DRIVING DOWN THE ON RESISTANCE OF SILICON CARBIDE TRANSISTORS
UnitedSiC has launched four silicon carbide SiC transistors with the world’s lowest on resistance RDS(on) to open up new applications.
“What we are doing is pretty incredible for the industry with an on resistance on under 10 mΩ in a standard package,” said Chris Dries, CEO of United SIC, talking to eeNews Power. “This is a real milestone for United SiC. The flagship market for us is electric vehicles, particularly in traction, but circuit protection is a new area now enabled by the low rds on,” he said.
Of the four new SiC FET devices, one is rated at 650V with RDS(on) of 7 mΩ and three rated at 1200V with RDS(on) of 9 and 16 mΩ. These are available in a TO247 package with three or four pins.
“This is an extension of the third generation platform – the maturation of the process in the fab enables us to go to these large die at high volume” said Dries. “We have created two different types of FET depending on the switching speeds – the UJ3C is general purpose that is easy as a drop in replacement, while the UF fast parts are designed for high performance hard switched.”
This comes from the design of the parts, which uses a silicon MOSFET, or cascode, alongside a JFET built in silicon carbide.
The silicon cascode MOSFET that we make is stacked on top of the JFET,” he said. “The way we are able to do it is because the underlying technology of the JFET – RDS(on) per unit area – at 1200V our specific on resistance is half at 1200V and at 650V is a quarter. That’s the key differentiator that allow us to do this where other cannot.”
“The problem with SiC is that it does not like to form a gate oxide,” said Dries. “What we have done is use the perfect oxide of silicon as the gate interface and then we have the SiC JFET with the lowest specific rds on, so we optimise the performance of both FETs. Its really hard to do it successfully but once you can it’s the best way,” he added.
While the 4pin versions are aimed at high frequency switching, the three pin versions are drop in replacements for silicon IGBTs.
The 3pin version is to directly replace CoolMOS [devices from Infineon] in low RDS on designs. Designers can move from 2.2, 2.4kW to 3kW by replacing CoolMOS silicon with drop in SiC. Most SiC MOSFETs need a negative gate drive from -4 or -5V to +15 or 20V, but we design the gates so they are clamped at -20V so we can be pin for pin compatible with silicon IGBTs.”

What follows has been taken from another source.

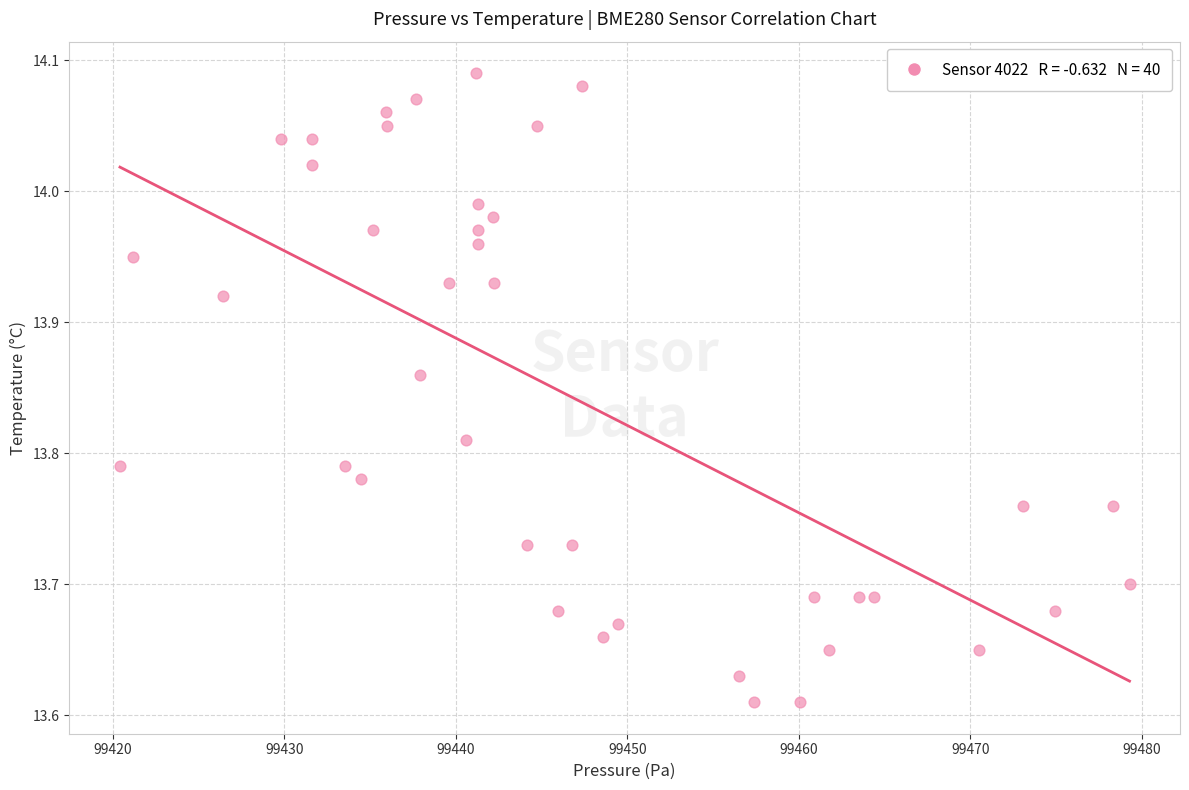

What is the range of X values (max minus min)?

58.9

Thermal management is a key part of the new devices. “What we do is silver sinter the die to the lead frame using die attach technology that allows us to get the heat out of the package. We can do a three lead (3L) package but the di/dt necessitates a four pin kelvin connected package,” he said. “In the SiC industry we all have this four lead package – Infineon, Cree, ST all have it – the switching performance is far superior and we try to steer customers to it. Those parts can run at over 100A in a TO247 package.